→ **TASK PROMPT**:
Count, in the entries below, the lines in which "items" occurs. Give the number, nothing more.

****

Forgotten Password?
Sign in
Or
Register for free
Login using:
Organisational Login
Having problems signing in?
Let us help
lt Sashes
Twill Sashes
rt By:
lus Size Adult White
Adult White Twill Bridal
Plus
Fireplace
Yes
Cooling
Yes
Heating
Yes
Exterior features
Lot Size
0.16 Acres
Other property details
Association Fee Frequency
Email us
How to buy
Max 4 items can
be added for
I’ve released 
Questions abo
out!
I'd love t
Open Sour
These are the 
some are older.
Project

****

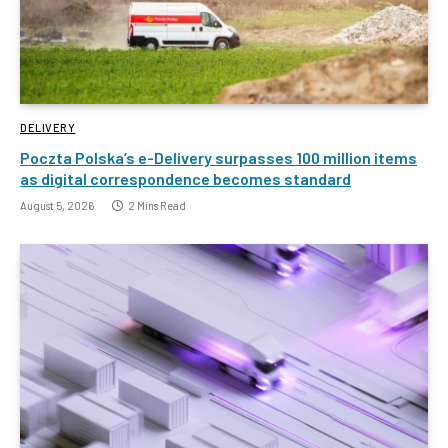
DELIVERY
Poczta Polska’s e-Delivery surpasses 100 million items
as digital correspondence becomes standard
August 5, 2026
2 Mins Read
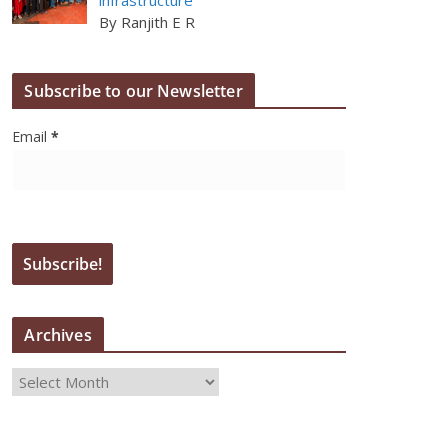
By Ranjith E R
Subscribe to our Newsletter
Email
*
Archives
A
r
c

****

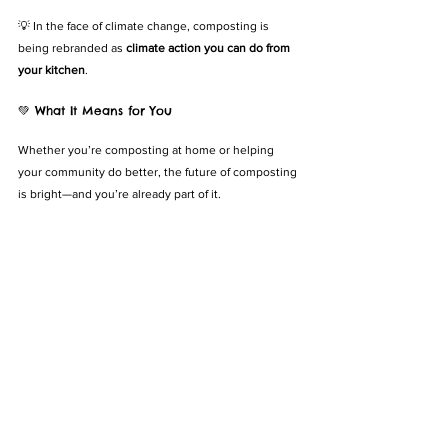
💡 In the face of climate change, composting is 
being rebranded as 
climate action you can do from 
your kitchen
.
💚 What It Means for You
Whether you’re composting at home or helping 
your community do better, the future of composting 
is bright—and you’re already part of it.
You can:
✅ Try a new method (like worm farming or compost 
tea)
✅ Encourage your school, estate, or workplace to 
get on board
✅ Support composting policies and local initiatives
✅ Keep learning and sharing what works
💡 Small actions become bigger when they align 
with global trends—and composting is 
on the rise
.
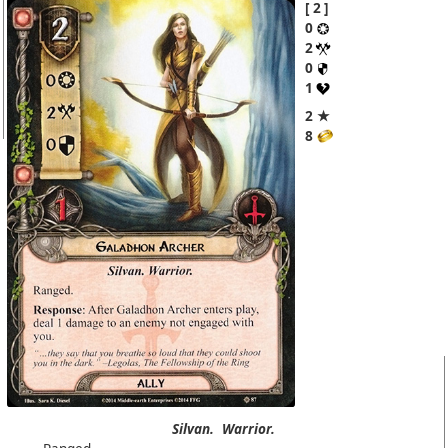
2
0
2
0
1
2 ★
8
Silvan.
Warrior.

****

→ **RESPONSE**:
2